But it does something those modern one-size-fits-all cars don’t do; it makes blokes my age drool. It has presence. Mrs Whacked says it’s a chap-magnet.
In its day, it was said to be the fastest V12-engined car in the world – in a straight line – and would pass just about anything except a service station.
It still oozes style, power and charm, and looks like nothing else on the road. It was equipped with almost every luxury, such as AM and FM radio, power steering, fuel injection, and a mirror in the glove box.
But … it has one shortcoming (okay, a few shortcomings, but for the purposes of this article, one in particular).
New, it cost about $45,000 which in today’s dollars is somewhere north of $120,000.
Today, you can get usable XJ-S cruisers for less than $10,000. That’s ridiculous. It’s still a very exotic, fascinating car which – I reckon – is a beautiful piece of industrial art. Its long, raking bonnet, very low two-door cabin, buttressed rear, wide stance and leather and timber interior are unique.

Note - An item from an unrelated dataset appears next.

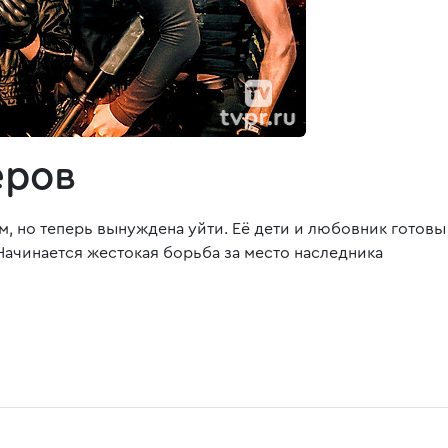
еров
 но теперь вынуждена уйти. Её дети и любовник готовы н
Начинается жестокая борьба за место наследника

When you light up the internal fires, it rumbles in a rich-throated way. Like Telly Sevalas or Benjamin Netanyahu after drinking half-a-bottle of single-malt scotch, while modern cars sound like an asthmatic Ed Sheeran.
Granted when you look under the bonnet, it’s like someone put a hand grenade in a tub of metal and plastic spaghetti and slammed it shut before it went off. Details. Details.
No, the thing that puzzled us last weekend was that in a car which cost in its heyday the modern equivalent of a block of land in Strathfieldsaye, why could they not include cup holders?
Even the cheapest cars now coming out of India or China have cup holders, but not in the very early 80s British auto-exotica.
Didn’t the Poms drink tea, coffee or water when they were cruising the Lake District or sliding silkily along an autobahn? Were they so cool and stylish that they didn’t need liquid refreshments?
One of the stops on Sunday’s run was the top of Mt Tarrengower in Maldon … after we’d stopped in town to pick up some take-away coffee.
I was lamenting the lack of cup holders to a mate who was out in a very interesting, original Holden Kingswood ute, and he confessed he had the same problem – which he intended to solve in exactly the same way as the vehicle’s original owner had. He’d get his wife to hold the coffee while he drove to the top of the mountain and the look-out over the town.
I explained this to Mrs Whacked, who did not seem to be delighted at the idea of being used as a human cup holder.
When we got to the top, our ute-driving mate poked his head through the window to see how his low-tech solution had worked. Mrs Whacked was experiencing that unique inner warmth that only a hot latte in the lap can convey.
Our mate said the problem wasn’t the coffee.
“You need a new cup holder,” he suggested microseconds before he pulled his head out of the window and beat a very swift retreat.